- **Exercise requirements**: Format the lines of the items below, from the one containing "field: Diastolic pressure;" through the end of the items, as a JSON list of strings with one string per line, leaving out blank lines.

======== Records shown ========

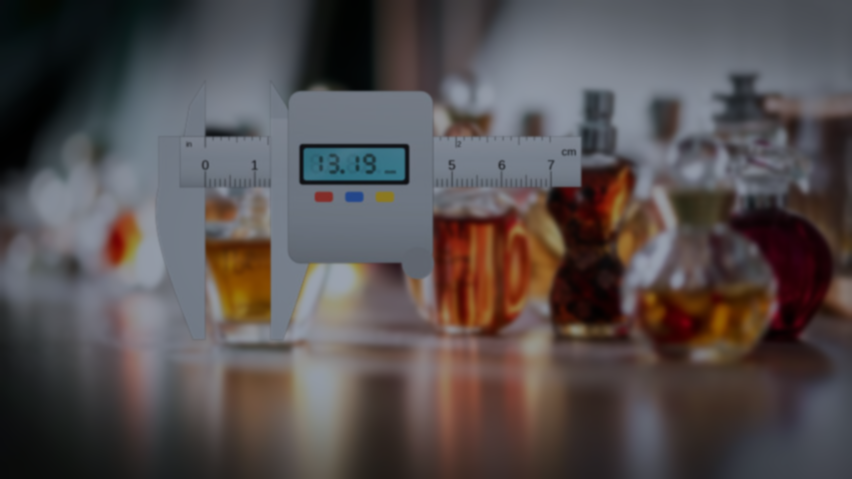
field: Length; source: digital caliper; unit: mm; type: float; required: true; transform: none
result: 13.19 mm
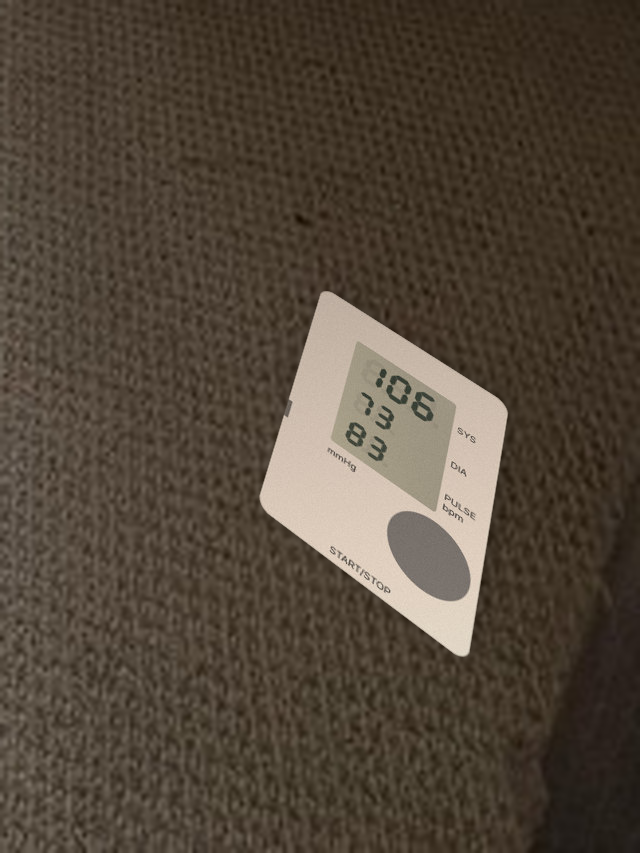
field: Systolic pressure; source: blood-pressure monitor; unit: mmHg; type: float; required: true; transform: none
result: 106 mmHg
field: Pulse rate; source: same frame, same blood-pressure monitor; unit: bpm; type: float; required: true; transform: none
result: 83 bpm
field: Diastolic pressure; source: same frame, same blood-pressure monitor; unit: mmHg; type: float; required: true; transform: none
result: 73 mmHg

========

- **Result below**:
[
  "field: Diastolic pressure; source: same frame, same blood-pressure monitor; unit: mmHg; type: float; required: true; transform: none",
  "result: 73 mmHg"
]